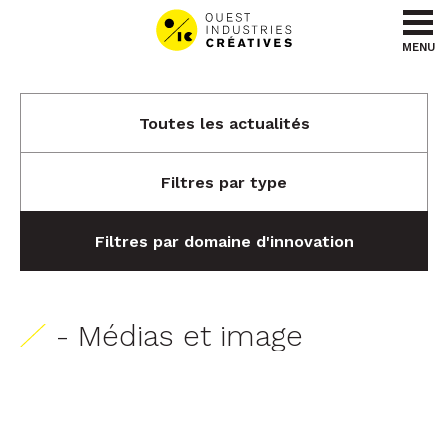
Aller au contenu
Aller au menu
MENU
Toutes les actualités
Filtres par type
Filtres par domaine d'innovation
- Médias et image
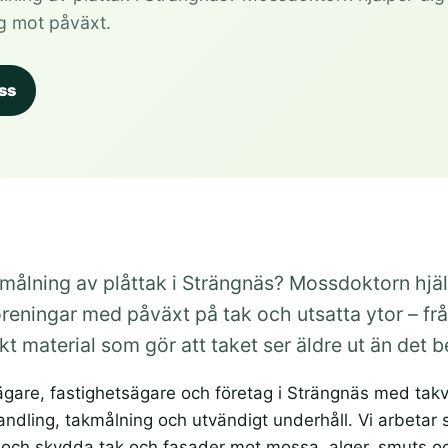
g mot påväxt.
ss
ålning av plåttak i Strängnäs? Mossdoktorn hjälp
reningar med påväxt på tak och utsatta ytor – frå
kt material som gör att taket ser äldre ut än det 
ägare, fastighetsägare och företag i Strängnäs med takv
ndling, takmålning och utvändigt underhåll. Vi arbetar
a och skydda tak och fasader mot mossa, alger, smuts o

------

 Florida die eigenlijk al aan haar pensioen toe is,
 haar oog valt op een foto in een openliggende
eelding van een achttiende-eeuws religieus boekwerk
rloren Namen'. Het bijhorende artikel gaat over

------

» **Aim of the task**
All lines with the string "Strängnäs" must be copied from the data.

» **Response to this exercise**
ålning av plåttak i Strängnäs? Mossdoktorn hjälp
ägare, fastighetsägare och företag i Strängnäs med takv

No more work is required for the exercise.